Failure by Subscriber when
requested by NETcellent System, Inc. to supply NETcellent System, Inc. in writing
or on machine readable media, with data and/or input necessary to recreate any
alleged programming error shall relieve NETcellent System, Inc. of its obligation
to correct that programming error.
Should Subscriber be in
breach of this, or any agreement with NETcellent System, Inc., including but not
limited to, past due accounts, acknowledges that NETcellent System, Inc. shall
at its discretion, suspend or terminate services under this or other similar agreements
for the duration of the incurred breach.
LIMITATION OF LIABILITY
NETcellent System, Inc.
grants no warranties, express or implied, including without limitation implied
warranties of merchantability or fitness for a particular purpose on any service
rendered hereunder.
Under no condition shall
NETcellent System, Inc. be liable for damages, including, but not limited to,
special, or consequential damages occurring out of or in connection with the support
subscription service, registered software, or documentation hereunder.
TERMS AND TERMINATION
The terms of this Agreement
shall commence on the date of this agreement as specified on the face side hereof,
and shall extend until terminated by Subscriber or NETcellent.
NETcellent System, Inc.
may terminate all rights to renew or extend the terms of this Agreement by notifying
Subscriber forty-five (45) days prior to the Anniversary Date of this Agreement.
In the event Subscriber has paid to NETcellent System, Inc. the support fee for
an extended term prior to receiving notification that NETcellent System, Inc.
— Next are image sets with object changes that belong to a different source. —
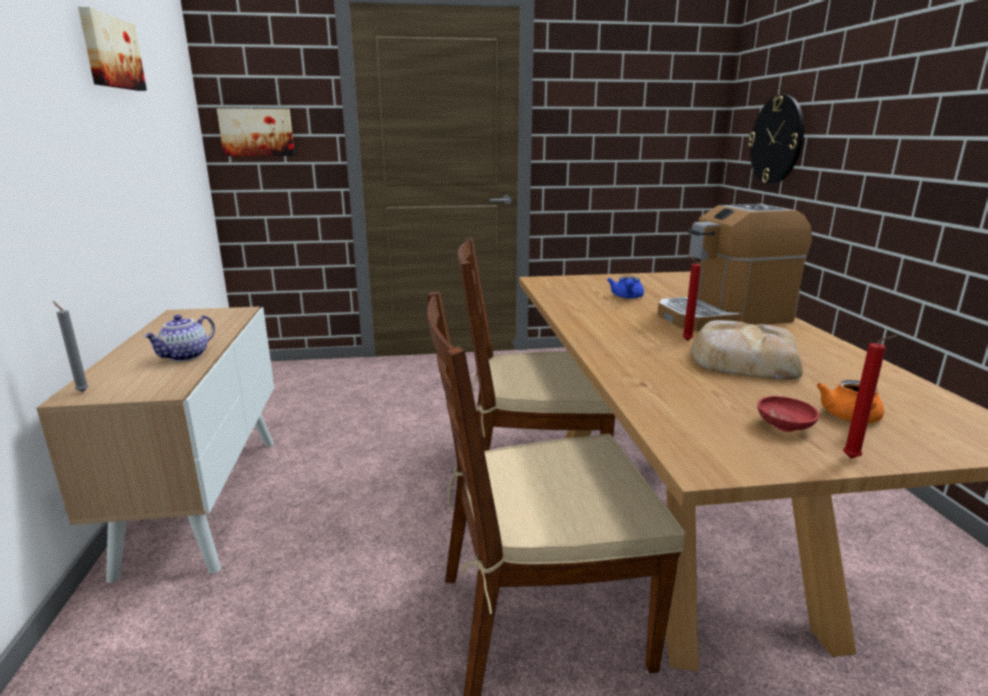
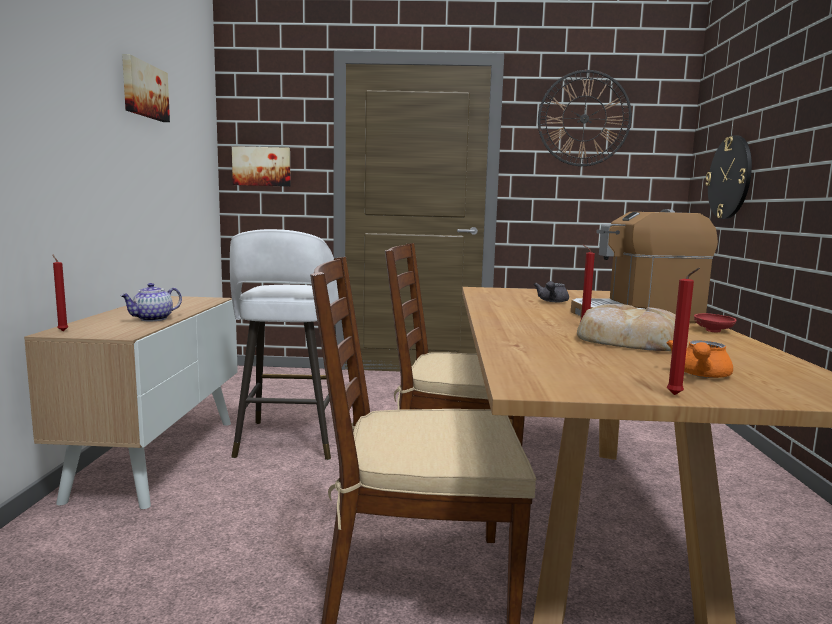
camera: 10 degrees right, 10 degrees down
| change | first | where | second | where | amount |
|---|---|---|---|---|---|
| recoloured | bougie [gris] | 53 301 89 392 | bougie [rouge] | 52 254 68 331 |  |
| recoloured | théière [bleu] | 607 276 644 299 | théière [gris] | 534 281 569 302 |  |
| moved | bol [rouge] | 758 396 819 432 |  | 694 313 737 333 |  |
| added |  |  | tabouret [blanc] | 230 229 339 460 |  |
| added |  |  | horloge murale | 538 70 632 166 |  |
has terminated Subscriber’s right to extend NETcellent System, Inc. shall refund
said Annual Fee for that extended term.
GENERAL
Nothing contained in this
Agreement shall be construed as creating a joint venture, partnership, or employment
relationship between the parties hereto. No modification, addition to or waiver
of any rights, obligation or default shall be effective unless in writing and
signed by the party against whom the same is sought to be enforced. One or more
waivers of any rights, obligation, or default shall not be construed as a waiver
of any subsequent rights, obligation or default.
NETcellent System, Inc.
shall not be liable for delays in any of its performance hereunder due to causes
beyond its reasonable control.
This Agreement shall be
governed by the laws of the State of California and shall be deemed to have been
entered into on the date accepted by NETcellent System, Inc. All questions concerning
the validity and provisions, or any of the rights or obligations of the parties
hereto shall be instituted and prosecuted in Los Angeles County in accordance
with the laws of the State of California.
If any terms, provisions,
covenants, or conditions of this Agreement is held by a court of competent jurisdiction
to be invalid, void, or unenforceable, the remainder of the provisions shall remain
in full force and effect and shall in no way be affected, impaired, or invalidated.